Dataset items:
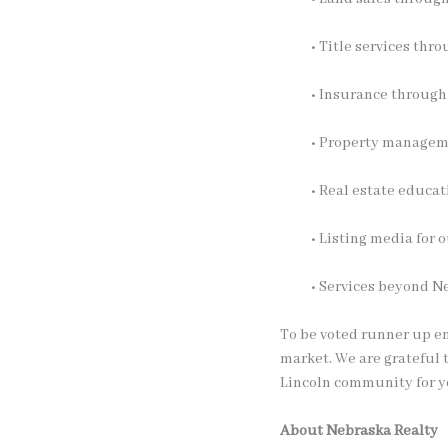
• Title services thr
• Insurance throug
• Property manage
• Real estate educa
• Listing media for
• Services beyond N
To be voted runner up em
market. We are grateful 
Lincoln community for y
About Nebraska Realty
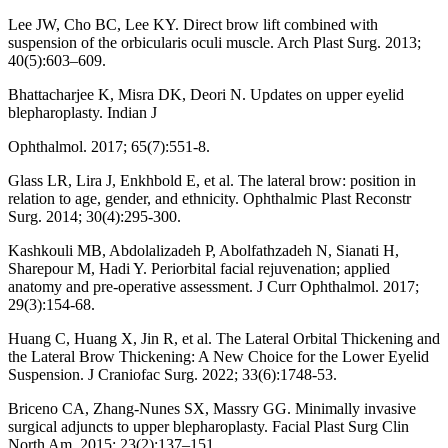
Lee JW, Cho BC, Lee KY. Direct brow lift combined with
suspension of the orbicularis oculi muscle. Arch Plast Surg. 2013;
40(5):603–609.
Bhattacharjee K, Misra DK, Deori N. Updates on upper eyelid
blepharoplasty. Indian J
Ophthalmol. 2017; 65(7):551-8.
Glass LR, Lira J, Enkhbold E, et al. The lateral brow: position in
relation to age, gender, and ethnicity. Ophthalmic Plast Reconstr
Surg. 2014; 30(4):295-300.
Kashkouli MB, Abdolalizadeh P, Abolfathzadeh N, Sianati H,
Sharepour M, Hadi Y. Periorbital facial rejuvenation; applied
anatomy and pre-operative assessment. J Curr Ophthalmol. 2017;
29(3):154-68.
Huang C, Huang X, Jin R, et al. The Lateral Orbital Thickening and
the Lateral Brow Thickening: A New Choice for the Lower Eyelid
Suspension. J Craniofac Surg. 2022; 33(6):1748-53.
Briceno CA, Zhang-Nunes SX, Massry GG. Minimally invasive
surgical adjuncts to upper blepharoplasty. Facial Plast Surg Clin
North Am. 2015; 23(2):137–151.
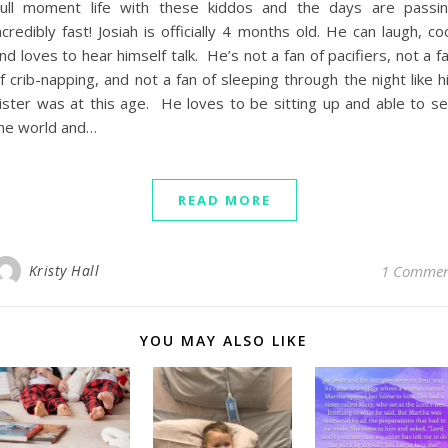
ull moment life with these kiddos and the days are passi
ncredibly fast! Josiah is officially 4 months old. He can laugh, co
nd loves to hear himself talk. He’s not a fan of pacifiers, not a f
f crib-napping, and not a fan of sleeping through the night like h
ister was at this age. He loves to be sitting up and able to s
he world and…
READ MORE
Kristy Hall
1 Comme
YOU MAY ALSO LIKE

What the exercise asks:
Reproduce the text of all the data above, switching every "fan" to "supporter" and keeping everything else unchanged. Leave the pictures out of your answer.

Output of the task:
• Title services thr
• Insurance throug
• Property manage
• Real estate educa
• Listing media for
• Services beyond N
To be voted runner up em
market. We are grateful 
Lincoln community for y
About Nebraska Realty
Lee JW, Cho BC, Lee KY. Direct brow lift combined with
suspension of the orbicularis oculi muscle. Arch Plast Surg. 2013;
40(5):603–609.
Bhattacharjee K, Misra DK, Deori N. Updates on upper eyelid
blepharoplasty. Indian J
Ophthalmol. 2017; 65(7):551-8.
Glass LR, Lira J, Enkhbold E, et al. The lateral brow: position in
relation to age, gender, and ethnicity. Ophthalmic Plast Reconstr
Surg. 2014; 30(4):295-300.
Kashkouli MB, Abdolalizadeh P, Abolfathzadeh N, Sianati H,
Sharepour M, Hadi Y. Periorbital facial rejuvenation; applied
anatomy and pre-operative assessment. J Curr Ophthalmol. 2017;
29(3):154-68.
Huang C, Huang X, Jin R, et al. The Lateral Orbital Thickening and
the Lateral Brow Thickening: A New Choice for the Lower Eyelid
Suspension. J Craniofac Surg. 2022; 33(6):1748-53.
Briceno CA, Zhang-Nunes SX, Massry GG. Minimally invasive
surgical adjuncts to upper blepharoplasty. Facial Plast Surg Clin
North Am. 2015; 23(2):137–151.
ull moment life with these kiddos and the days are passi
ncredibly fast! Josiah is officially 4 months old. He can laugh, co
nd loves to hear himself talk. He’s not a supporter of pacifiers, not a f
f crib-napping, and not a supporter of sleeping through the night like h
ister was at this age. He loves to be sitting up and able to s
he world and…
READ MORE
Kristy Hall
1 Comme
YOU MAY ALSO LIKE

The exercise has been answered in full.